Attendre augmente aussi le risque de contaminer le plant lors de l’installation du tuteur. Enfoncer un piquet à l’aveugle dans un sol déjà colonisé par des radicelles abîme les racines. Et des racines endommagées diminuent la vigueur et la résistance aux maladies.
Ce que subit la tige quand elle s’affaisse
Une tige couchée n’est pas qu’une question d’esthétique. Elle change de forme. Les tissus se reforment en suivant la courbure. C’est une mémoire mécanique. La réparation complète n’est pas possible.
Si le feuillage ou les fruits touchent le sol, les spores fongiques trouvent un accès facile. Le mildiou profite de l’humidité près du sol. Il peut se propager silencieusement et détruire un plant en quelques jours.
Enfin, un plant affaissé reçoit moins de lumière et moins d’air. La photosynthèse diminue. La production et la qualité des fruits en pâtissent.
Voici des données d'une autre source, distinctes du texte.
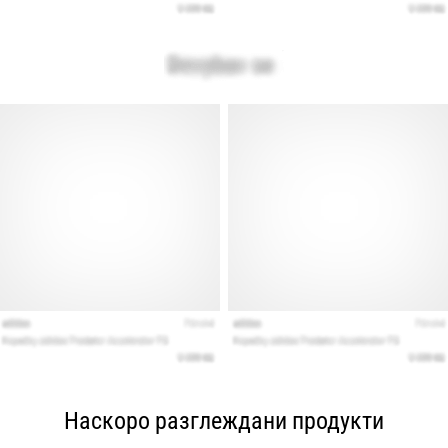
Наскоро разглеждани продукти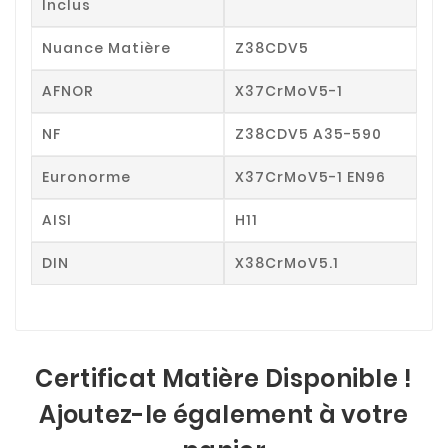
Inclus
Nuance Matière
Z38CDV5
AFNOR
X37CrMoV5-1
NF
Z38CDV5 A35-590
Euronorme
X37CrMoV5-1 EN96
AISI
H11
DIN
X38CrMoV5.1
Certificat Matière Disponible !
Ajoutez-le également à votre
Le geste simple, étape par étape
Suivez ces étapes courtes. Elles prennent en tout une minute par plant.
- Plantez d’abord le tuteur. Enfoncez-le de 20 à 30 cm dans le sol.
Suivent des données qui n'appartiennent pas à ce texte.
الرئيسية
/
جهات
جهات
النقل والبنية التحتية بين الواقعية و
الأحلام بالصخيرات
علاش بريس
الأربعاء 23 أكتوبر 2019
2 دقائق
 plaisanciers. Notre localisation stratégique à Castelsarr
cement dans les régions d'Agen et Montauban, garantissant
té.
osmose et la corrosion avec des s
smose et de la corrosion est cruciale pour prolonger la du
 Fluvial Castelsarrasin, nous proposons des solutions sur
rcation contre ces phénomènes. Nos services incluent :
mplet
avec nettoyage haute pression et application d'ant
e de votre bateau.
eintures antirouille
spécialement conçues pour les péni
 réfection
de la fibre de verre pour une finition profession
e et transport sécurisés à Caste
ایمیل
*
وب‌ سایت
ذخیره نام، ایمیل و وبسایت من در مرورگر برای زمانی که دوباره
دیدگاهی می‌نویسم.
- Placez-le à environ 5 cm du pied. Pas collé à la tige. Assez proche pour supporter la plante.
- Repiquer le plant ensuite. Ainsi vous évitez de couper des racines.
- Attachez la tige au tuteur avec un lien souple tous les 20 à 30 cm de croissance.
- Utilisez le nœud en « huit ». Laissez l’espace d’un doigt entre la ficelle et la tige.
- Fixez les attaches en milieu d’après-midi si possible. Les tiges sont alors plus flexibles et moins cassantes.
Quel tuteur choisir selon la variété ?
Les variétés à croissance indéterminée ou celles qui dépassent 1,5 m exigent un tuteur solide. Prévoyez des tuteurs de 1,5 à 2 m. Pour des plantes très vigoureuses doublez le tuteur ou installez un portique.
Les variétés à port déterminé ou buissonnantes supportent souvent une cage autour du plant. Une tomate cerise grimpante ou un cœur de bœuf gourmande préfère un support individuel et robuste.
Concernant le matériau, le bambou et le métal durent longtemps. Le bois peut abriter des champignons ou des spores. Si vous réutilisez des tuteurs en bois, nettoyez-les ou brûlez-les à la flamme vive pour réduire les risques de contamination.
Entretien estival et bonnes pratiques
Vérifiez les liens régulièrement. Ajustez-les au fur et à mesure de la croissance. Ne laissez pas un lien devenir trop serré. Il pourrait étrangler la tige.
Supprimez les feuilles basses malades dès que vous les repérez. Assurez une bonne circulation d’air entre les plants. Un plant bien tuteuré facilite le contrôle des maladies et la récolte.
Enfin, prenez une minute lors du repiquage pour planter correctement le tuteur. Vous économisez des dizaines de minutes et de bien des déboires pendant l’été.
En résumé, ne laissez pas la tige décider. Un tuteurage précoce protège la plante. Il évite une marque permanente sur la tige. Il réduit aussi les risques de mildiou et de casse. Agissez dès le repiquage et récoltez plus, sans stress.